Bethany Home: Memorial held to 222 children in unmarked grave

Ceremony at Mount Jerome cemetery for young who died at mother and child home

Derek Leinster, born in the Bethany Home in 1938 and chairman of the Bethany Home Survivors’ Group, with Lorraine Jackson, who was brought to the home and adopted after nine months, attending an annual remembrance at Mount Jerome cemetery for children who lost their lives at the home. Photograph: Alan Betson/The Irish Times
Derek Leinster, born in the Bethany Home in 1938 and chairman of the Bethany Home Survivors’ Group, with Lorraine Jackson, who was brought to the home and adopted after nine months, attending an annual remembrance at Mount Jerome cemetery for children who lost their lives at the home. Photograph: Alan Betson/The Irish Times

Joyce McSharry has a small wallet-sized folder with pictures of her mother Emily.
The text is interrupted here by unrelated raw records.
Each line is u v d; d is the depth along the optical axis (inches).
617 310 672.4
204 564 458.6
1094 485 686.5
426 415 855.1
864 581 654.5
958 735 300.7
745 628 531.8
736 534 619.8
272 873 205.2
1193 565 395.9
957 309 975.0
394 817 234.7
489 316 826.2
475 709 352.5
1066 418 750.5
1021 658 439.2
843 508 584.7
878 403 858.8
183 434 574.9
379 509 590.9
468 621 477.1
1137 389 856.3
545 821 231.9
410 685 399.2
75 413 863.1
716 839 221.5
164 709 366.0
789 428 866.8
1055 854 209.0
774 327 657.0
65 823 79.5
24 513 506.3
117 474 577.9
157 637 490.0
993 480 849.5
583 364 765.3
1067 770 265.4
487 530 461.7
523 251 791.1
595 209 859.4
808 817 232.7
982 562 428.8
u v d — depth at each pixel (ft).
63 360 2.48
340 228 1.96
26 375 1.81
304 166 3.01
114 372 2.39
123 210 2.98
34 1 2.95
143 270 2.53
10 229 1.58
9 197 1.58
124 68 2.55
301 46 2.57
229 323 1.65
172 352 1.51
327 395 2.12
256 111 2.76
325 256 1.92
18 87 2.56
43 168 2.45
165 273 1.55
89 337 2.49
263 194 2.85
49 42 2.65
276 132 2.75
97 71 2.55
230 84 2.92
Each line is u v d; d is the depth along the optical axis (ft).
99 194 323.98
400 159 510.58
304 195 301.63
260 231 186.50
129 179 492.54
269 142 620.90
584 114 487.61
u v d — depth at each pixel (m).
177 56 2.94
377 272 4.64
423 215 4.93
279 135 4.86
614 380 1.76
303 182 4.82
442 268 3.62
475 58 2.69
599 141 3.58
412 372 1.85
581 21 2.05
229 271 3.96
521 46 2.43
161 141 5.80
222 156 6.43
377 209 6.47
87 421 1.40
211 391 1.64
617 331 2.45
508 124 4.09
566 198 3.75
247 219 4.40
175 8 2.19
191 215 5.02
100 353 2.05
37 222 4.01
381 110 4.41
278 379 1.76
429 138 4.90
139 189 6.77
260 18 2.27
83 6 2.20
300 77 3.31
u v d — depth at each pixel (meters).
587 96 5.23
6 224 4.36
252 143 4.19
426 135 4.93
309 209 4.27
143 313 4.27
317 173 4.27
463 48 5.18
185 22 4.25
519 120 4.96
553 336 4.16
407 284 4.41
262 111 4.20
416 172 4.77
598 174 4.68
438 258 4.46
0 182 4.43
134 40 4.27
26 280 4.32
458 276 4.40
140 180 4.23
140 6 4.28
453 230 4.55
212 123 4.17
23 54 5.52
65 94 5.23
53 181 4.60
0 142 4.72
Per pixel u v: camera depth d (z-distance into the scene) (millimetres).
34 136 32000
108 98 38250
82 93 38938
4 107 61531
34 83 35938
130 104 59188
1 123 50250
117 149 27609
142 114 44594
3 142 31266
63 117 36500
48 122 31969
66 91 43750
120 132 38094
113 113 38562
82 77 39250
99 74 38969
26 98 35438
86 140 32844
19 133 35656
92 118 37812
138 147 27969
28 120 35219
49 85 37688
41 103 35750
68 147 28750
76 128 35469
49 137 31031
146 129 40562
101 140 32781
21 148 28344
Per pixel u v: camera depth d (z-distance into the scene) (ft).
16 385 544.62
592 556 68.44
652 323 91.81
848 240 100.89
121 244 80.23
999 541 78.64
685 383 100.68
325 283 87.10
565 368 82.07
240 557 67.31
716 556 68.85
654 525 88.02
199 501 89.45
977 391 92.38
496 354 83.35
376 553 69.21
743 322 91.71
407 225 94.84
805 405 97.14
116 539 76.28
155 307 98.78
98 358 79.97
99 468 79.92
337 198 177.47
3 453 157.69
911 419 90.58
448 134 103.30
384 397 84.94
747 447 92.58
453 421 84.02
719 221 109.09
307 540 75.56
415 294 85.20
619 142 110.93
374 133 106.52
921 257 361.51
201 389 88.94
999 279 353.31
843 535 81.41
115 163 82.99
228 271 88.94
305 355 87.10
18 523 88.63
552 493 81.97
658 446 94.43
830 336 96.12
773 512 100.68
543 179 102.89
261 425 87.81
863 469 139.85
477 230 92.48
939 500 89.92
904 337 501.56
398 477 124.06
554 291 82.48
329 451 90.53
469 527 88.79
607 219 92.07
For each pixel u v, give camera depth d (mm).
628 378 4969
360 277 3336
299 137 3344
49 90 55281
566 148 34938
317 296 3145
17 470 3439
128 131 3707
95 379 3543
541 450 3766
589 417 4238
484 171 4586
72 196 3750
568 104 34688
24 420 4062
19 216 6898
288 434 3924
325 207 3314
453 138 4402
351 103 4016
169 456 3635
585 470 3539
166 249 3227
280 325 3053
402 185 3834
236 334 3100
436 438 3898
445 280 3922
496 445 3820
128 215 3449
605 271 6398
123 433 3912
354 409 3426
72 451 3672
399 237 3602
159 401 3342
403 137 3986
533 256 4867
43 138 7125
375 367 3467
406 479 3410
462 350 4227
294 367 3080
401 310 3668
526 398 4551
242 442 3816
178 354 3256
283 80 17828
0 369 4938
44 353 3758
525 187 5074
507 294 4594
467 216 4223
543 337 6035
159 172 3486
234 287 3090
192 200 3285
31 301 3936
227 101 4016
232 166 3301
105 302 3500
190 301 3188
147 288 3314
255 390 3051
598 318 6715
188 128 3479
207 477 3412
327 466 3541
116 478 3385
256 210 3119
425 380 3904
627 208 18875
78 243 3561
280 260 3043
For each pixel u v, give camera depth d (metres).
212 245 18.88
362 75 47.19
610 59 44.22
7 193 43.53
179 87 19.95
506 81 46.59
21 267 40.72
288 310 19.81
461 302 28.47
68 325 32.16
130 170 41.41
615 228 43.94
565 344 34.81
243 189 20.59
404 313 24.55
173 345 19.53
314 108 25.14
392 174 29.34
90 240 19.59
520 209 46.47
There are several shots, black and white, all belonging to a traumatic past.

In the background is the Bethany Mother and Child Home.

“I was taken from her,” she says, the pain of her life clear in how she speaks.

She is standing at the memorial to 222 children who were buried in an unmarked grave at Mount Jerome cemetery, erected three years ago after prolonged campaigning.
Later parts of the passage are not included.